No Chance In Winning
by Nate T on October 14, 2011
"Snake Eyes!"
In most games, you would not want to be rolling this with your pair of dice. In many popular board games, this means your progress is at an absolute crawl. If this (or similar low rolls) is the majority of your results, it can be a very long and frustrating session. From personal experience, these are the sessions that you want to end now, even if you lose by a large margin, just to end the misery. Its possibly enough reason for you to swear off board games forever.
For games like Chutes and Ladders (or its snake-y variant), Monopoly and even Risk, winning the game often has less to do with a player's wit and more with where you fall with 'Lady Luck'. While this may be interesting to some players, this reliance on the random can quickly become stale, and feel repetitive (read: boring).
But what if rolling the dice wasn't the only way to win the game? That would certainly change how chance affects one plays the game, and even the outcome. While classic games like Monopoly are still dependent on dice rolling results to win, modern games offer various alternatives to progress and even victory - lessening the impact of randomness on the game.
This then allows the game to be engaging for all the players involved, since each player has an active interest in the game no matter what results from their dice roll. Player's aren't simply counting spaces along the board and waiting for their next turn, but they actively observe what the effect of each person's turn has on their own possible plays - increasing the emphasis on planning and strategy.

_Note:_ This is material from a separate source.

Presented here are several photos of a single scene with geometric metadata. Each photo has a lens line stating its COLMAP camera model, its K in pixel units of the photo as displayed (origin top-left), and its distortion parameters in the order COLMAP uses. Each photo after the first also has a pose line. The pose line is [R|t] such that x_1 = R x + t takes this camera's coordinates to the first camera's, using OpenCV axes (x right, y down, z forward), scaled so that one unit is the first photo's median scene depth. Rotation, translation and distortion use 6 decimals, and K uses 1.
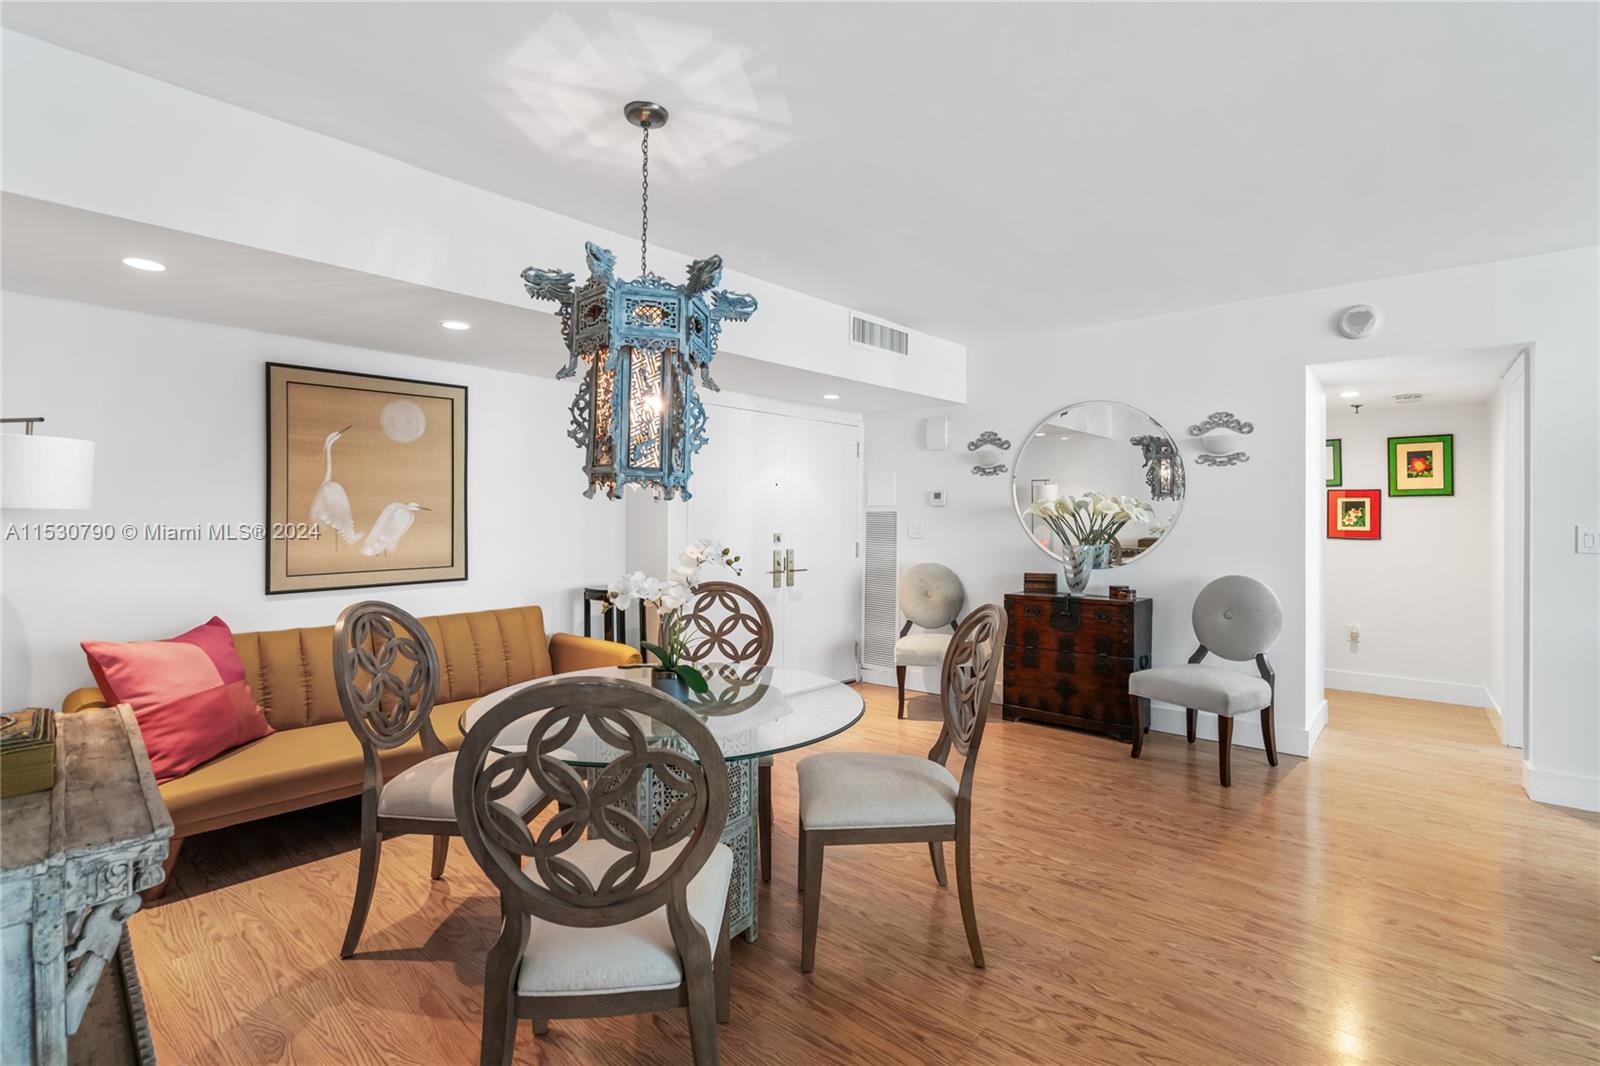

A few games where chance plays a part in the game, but isn't central to it:

Settlers of Catan - the classic precursor to modern boardgames, Catan relies on the dice for resources to be produced (though not necessarily for the player rolling the dice)... However, if a player is short on resources, they have opportunities to barter with other players for what they need, or, being more mischievous, they can try to acquire the resource using the robber. As well, with various options in the game, the lack of a resource may just mean a shift in strategy on the way to victory (points).
King of Tokyo - players take the role of a giant monster (based on popular monster tropes: giant primate, destructive lizard, invading alien, etc) out to conquer Tokyo. Dice rolls determine if a player is attacking other monsters, gaining powers or accumulating (victory) points. A majority of results still allow a player to 'do something', especially since there are opportunities to re-roll the dice during the turn. Another game similar in mechanics would be Dice Town - this one is set in the American West.

Alien Frontiers - a colony building game set in outer space. Players race against each other to gather resources and build colonies on the newly discovered planet. Dice rolls determine which actions a player can perform during their turn, provided a previous player hasn't already performed that action. Though there are ways to work around that obstacle, or even just raid resources from other players outright. Considered to be a casual or moderate game, expert gamers may find Troyes a more complex and challenging game.